The author however, advocates due care in collection of material for the PEKB, getting it reviewed by highly qualified and very experienced clinicians at the level of consultant and professor in the subject of his/her specialization, keeping editing of the actual episode to the minimum, giving data security and confidentiality aspects the utmost importance, removal of all typographical errors from the contents through best validation software, giving pharmacological generic names of medicines instead of brand names, mention of measuring units for all the tests, constantly reviewing the efficiency of the software, publishing the PEKB in the required international standards and with due promptness for each issue, etc. Making a medical journal out of past experiences alone is not an easy and smooth process. You have to cross lot of hurdles.

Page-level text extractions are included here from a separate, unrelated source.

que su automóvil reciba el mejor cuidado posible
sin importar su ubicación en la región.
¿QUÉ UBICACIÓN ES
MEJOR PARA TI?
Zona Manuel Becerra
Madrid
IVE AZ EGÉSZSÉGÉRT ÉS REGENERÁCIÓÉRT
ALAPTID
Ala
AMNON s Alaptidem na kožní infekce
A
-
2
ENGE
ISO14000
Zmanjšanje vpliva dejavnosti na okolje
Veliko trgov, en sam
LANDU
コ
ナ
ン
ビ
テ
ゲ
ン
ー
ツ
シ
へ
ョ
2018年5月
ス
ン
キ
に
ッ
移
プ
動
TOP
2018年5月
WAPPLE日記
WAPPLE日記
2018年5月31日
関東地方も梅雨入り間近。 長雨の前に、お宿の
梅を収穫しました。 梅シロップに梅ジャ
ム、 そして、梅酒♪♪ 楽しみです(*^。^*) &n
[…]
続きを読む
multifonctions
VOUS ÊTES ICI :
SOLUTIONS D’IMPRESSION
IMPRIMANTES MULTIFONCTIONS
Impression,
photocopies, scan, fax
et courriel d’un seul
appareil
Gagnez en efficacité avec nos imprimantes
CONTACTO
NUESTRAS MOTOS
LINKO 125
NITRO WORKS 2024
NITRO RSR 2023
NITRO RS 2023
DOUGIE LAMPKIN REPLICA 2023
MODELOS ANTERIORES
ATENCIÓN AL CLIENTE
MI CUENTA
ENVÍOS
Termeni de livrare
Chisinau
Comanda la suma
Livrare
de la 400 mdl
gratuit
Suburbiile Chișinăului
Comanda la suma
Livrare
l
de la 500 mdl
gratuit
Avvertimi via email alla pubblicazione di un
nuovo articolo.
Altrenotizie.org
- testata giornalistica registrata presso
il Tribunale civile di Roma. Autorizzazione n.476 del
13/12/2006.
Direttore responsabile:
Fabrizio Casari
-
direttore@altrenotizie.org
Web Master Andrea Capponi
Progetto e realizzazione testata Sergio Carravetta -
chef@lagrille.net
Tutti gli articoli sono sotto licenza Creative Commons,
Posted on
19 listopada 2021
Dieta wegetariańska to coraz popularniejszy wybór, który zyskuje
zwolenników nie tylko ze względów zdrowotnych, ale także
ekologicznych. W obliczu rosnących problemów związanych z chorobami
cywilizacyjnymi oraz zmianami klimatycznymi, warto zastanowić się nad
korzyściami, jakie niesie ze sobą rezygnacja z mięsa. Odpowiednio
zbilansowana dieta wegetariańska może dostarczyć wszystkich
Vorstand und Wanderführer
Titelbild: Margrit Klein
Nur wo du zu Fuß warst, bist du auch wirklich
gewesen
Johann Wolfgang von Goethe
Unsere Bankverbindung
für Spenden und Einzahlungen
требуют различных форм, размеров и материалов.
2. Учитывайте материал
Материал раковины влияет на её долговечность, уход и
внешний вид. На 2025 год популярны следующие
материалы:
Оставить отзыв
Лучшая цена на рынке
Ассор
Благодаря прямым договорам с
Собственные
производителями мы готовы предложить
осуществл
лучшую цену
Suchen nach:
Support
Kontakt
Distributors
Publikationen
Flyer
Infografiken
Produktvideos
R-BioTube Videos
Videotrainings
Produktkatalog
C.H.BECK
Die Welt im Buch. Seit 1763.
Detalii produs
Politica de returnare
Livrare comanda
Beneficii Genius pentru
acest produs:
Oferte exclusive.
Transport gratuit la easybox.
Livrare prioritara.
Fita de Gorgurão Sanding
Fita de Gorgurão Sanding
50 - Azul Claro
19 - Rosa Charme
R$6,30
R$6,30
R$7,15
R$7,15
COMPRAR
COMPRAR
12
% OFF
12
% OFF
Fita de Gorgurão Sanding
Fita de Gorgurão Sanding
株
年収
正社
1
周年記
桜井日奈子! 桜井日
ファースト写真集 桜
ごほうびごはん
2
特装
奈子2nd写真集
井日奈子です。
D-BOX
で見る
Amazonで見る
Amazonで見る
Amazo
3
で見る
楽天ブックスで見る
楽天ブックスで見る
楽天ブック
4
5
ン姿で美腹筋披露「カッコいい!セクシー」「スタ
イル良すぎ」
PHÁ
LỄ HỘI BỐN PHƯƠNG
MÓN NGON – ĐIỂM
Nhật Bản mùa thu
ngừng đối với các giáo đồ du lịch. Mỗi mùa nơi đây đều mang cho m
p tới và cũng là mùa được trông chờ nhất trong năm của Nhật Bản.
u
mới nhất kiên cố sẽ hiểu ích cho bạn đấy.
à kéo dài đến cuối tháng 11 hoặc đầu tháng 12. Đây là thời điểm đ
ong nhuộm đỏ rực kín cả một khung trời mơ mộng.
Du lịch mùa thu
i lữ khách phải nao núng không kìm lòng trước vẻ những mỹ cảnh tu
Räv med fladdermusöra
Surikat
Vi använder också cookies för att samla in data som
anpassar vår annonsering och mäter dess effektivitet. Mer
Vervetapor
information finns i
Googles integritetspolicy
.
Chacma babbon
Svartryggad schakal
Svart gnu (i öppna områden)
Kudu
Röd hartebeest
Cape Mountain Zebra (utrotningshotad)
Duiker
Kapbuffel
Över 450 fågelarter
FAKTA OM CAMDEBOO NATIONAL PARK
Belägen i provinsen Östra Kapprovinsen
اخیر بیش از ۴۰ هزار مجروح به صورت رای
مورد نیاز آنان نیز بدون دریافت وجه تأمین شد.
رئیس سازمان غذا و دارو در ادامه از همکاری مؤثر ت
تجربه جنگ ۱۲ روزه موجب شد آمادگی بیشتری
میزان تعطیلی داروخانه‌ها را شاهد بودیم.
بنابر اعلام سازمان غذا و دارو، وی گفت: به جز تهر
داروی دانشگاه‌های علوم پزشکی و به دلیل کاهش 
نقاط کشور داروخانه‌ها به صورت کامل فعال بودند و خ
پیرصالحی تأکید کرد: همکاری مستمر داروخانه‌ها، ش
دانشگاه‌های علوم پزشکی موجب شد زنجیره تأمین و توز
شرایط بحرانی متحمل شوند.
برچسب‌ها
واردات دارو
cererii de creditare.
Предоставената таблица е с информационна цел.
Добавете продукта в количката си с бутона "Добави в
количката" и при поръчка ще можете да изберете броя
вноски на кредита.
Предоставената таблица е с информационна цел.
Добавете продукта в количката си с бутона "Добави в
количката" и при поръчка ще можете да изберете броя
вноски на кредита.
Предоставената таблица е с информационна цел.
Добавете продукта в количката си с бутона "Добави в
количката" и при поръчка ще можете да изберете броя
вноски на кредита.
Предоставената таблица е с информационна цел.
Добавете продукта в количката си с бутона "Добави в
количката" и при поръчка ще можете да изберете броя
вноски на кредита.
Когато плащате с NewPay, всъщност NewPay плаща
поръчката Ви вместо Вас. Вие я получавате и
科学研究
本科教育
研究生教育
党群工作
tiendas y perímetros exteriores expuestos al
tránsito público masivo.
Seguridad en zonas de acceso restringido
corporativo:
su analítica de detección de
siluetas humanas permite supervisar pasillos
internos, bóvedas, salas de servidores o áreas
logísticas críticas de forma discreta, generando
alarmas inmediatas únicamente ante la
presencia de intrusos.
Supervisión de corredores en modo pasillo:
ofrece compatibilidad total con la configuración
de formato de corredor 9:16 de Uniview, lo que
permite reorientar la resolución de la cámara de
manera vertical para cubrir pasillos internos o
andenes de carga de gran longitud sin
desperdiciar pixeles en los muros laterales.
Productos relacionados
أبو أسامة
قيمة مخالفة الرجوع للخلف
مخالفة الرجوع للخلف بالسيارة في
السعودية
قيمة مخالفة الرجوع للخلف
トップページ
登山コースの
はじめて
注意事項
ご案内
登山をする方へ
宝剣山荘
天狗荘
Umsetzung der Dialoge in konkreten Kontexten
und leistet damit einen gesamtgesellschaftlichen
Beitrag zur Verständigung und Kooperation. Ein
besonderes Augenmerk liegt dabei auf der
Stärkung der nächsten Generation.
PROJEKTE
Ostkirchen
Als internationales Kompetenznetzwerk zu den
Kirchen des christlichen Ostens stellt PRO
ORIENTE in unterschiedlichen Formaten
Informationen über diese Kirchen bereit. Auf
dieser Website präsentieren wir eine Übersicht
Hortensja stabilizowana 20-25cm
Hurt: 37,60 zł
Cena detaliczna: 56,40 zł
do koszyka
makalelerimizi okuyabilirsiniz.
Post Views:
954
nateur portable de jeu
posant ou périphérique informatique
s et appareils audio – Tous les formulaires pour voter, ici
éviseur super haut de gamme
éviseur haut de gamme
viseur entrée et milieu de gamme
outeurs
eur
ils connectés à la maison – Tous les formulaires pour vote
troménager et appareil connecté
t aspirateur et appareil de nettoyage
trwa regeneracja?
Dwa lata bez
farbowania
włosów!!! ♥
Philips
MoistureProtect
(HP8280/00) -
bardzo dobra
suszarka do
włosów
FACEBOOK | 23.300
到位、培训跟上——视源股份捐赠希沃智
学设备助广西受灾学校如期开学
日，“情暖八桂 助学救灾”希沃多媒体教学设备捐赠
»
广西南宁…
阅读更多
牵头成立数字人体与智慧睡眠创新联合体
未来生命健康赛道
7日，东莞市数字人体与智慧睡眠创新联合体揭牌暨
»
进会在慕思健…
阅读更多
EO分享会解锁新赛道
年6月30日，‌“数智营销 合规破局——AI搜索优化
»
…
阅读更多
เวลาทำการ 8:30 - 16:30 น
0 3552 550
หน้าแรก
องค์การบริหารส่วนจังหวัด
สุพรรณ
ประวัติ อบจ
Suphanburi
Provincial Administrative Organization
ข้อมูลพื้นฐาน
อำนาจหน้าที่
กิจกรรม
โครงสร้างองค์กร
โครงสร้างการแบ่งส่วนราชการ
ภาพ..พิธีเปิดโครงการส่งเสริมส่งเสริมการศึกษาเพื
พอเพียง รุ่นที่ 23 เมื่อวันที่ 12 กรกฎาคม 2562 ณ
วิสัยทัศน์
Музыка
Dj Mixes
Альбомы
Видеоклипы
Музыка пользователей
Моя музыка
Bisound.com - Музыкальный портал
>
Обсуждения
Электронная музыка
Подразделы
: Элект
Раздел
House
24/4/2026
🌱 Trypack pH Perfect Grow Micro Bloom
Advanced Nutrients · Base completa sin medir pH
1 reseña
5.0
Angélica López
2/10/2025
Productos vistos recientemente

He prefers combining the validation software with the main PEKB software with links to all the other knowledge bases and AI software used for getting expert medical advice. The software should undergo quality check periodically. It would be better if it is made platform free and operating system free and internet enabled, so that a cross reference can easily be obtained through internet and immediate communication may be sent to the concerned individual or institute. The design of the data base for the PEKB should be separate for each specialty and the transfer of data during retrieval and analysis are required to be very fast.


The knowledge potential of the past experiences of a hospital, regarding clinical care of its patients, in respect of difficult-to-diagnose & treat category irrespective of the fact whether they were treated successfully or not, is so great, that it is more valuable than many text books of medicine and journals of clinical care. It is a pity, that such a vast knowledge is not put to full utility and is allowed to go waste. It is mainly because of lack of adequate knowledge among the clinicians on its richness. The other important cause is lack of proper resources and drive to put it in to use for utilization of all clinicians. The hospital administrators also have never spent any time to think on this issue as a tool for quality enhancement of the healthcare delivery standards of their hospitals. This paper has described in detail, the importance of such past experience database, the methodology to convert it to a proper knowledge base and the ways of making it available to all the clinicians in the world including its own. The author suggests that every hospital, big or small can contribute its might to this novel knowledge base that can be shared by the whole medical world and it is never too late to start building it and put it in to practice.